The leading candidates for the Democratic Party's presidential nomination have all responded to this public, diplomatic, and elite concern with fairly similar policies grounded in the scientific consensus that sharp reduction in US carbon emissions are necessary, and in the economics consensus that the most efficient way to achieve those reductions is by putting a price on carbon emissions -- either in the form of a tax, or in the form of an auction of tradeable emissions permits. The Republican Party, meanwhile, remains mired in half-measures that don't address the full of extent of the problem and don't even accomplish what they do accomplish in an efficient manner. And those are the good Republicans! Others, like the President of the United States of America and several of the leading contenders to replace him remain mired in denial about the extent or nature of the problem, and are so in hock to special interests in the coal and oil industries that they're unable to acknowledge that failing to adopt mandatory emission curbs will have some dramatic deleterious consequences.

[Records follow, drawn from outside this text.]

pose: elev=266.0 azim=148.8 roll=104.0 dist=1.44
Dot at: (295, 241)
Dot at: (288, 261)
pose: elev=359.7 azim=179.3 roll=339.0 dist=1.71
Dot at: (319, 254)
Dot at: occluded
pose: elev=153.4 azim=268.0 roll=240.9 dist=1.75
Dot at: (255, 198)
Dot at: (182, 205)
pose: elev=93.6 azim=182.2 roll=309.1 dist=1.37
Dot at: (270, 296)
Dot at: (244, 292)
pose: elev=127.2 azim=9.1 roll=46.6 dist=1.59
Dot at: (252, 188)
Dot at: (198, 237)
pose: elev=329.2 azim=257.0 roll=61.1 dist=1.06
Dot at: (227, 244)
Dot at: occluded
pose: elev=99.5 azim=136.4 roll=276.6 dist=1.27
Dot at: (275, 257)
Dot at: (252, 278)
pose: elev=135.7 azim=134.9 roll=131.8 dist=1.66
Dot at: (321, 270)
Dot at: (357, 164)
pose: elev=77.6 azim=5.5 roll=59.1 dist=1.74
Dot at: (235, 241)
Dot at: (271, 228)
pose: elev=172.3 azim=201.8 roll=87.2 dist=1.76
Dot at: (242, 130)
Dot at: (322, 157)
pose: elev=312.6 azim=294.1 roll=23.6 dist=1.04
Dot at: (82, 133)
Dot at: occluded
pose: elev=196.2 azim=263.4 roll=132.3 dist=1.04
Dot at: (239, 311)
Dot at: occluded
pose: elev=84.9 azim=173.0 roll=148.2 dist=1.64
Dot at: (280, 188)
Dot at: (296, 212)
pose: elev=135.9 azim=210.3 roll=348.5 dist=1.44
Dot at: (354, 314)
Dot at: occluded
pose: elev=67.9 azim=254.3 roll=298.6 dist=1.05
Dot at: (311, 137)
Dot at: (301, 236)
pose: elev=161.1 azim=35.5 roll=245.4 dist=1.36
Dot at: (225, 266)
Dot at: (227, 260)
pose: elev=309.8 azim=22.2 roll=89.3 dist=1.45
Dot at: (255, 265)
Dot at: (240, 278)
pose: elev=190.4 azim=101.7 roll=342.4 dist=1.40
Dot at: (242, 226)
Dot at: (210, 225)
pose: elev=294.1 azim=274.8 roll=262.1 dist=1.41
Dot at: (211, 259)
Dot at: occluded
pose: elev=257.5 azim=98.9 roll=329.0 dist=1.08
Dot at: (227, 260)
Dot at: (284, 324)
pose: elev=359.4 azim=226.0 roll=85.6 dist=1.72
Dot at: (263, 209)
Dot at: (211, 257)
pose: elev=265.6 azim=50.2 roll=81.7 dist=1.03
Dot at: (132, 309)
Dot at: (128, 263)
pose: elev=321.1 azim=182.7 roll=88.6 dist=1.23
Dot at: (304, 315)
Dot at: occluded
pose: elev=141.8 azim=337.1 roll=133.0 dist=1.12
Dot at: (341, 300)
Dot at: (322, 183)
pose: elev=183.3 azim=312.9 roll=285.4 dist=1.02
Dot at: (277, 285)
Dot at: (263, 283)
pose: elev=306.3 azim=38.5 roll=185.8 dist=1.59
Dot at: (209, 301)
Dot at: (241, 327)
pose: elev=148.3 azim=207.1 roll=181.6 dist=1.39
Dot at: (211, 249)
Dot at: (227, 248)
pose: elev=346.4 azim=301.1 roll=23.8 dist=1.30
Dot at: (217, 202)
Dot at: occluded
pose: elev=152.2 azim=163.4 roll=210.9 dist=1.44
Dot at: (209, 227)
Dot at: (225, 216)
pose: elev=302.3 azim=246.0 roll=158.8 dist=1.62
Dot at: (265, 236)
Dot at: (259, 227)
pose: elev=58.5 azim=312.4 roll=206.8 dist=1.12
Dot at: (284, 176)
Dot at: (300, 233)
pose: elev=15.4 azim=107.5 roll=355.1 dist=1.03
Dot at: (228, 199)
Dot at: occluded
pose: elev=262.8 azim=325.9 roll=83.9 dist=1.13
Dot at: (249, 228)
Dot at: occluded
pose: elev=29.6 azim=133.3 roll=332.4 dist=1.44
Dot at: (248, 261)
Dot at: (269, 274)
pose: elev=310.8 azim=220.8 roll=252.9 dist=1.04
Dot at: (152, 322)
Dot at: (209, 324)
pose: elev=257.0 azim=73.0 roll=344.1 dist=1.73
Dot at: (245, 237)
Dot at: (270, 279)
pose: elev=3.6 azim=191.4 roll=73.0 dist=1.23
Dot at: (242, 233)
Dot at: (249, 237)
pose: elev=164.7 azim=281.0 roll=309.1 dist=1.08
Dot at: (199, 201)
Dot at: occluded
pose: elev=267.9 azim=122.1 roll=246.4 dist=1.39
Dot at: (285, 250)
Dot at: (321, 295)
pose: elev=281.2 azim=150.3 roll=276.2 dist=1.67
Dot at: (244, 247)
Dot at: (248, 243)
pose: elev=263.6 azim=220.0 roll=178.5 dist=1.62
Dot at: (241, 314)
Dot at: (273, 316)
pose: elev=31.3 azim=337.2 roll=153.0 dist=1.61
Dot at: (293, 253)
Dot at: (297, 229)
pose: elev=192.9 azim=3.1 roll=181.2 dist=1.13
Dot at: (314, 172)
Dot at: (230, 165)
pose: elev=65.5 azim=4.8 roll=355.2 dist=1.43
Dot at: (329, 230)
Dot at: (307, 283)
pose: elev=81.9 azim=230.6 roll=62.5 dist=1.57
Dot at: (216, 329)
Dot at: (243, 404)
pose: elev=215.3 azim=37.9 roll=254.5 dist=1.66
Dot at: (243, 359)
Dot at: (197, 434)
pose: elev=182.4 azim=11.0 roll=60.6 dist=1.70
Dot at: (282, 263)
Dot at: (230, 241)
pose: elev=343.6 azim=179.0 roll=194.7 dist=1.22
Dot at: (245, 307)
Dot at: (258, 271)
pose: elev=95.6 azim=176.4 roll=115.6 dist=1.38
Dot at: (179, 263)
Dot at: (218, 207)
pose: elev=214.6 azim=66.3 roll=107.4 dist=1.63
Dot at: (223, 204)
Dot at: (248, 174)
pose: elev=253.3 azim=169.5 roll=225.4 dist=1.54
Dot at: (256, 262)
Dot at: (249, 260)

The Washington Post's headline writers, under the time honored principled Everything is Bad News for Democrats, naturally decides to sum that situation up as "Climate is Risky Issue for Democrats". The article itself, I might add, is much better, with reporter Juliet Eilprin downplaying the horse race angle in favor of saying something about the policies at hand, quoting pollster Stan Greenberg's observation that "It's a huge issue. I've been stunned by this" before turning to the Dems-are-doomed theory, and quoting Newt Gingrich's view that "a candidate who's anti-environment and denies global warming gets killed in the suburbs."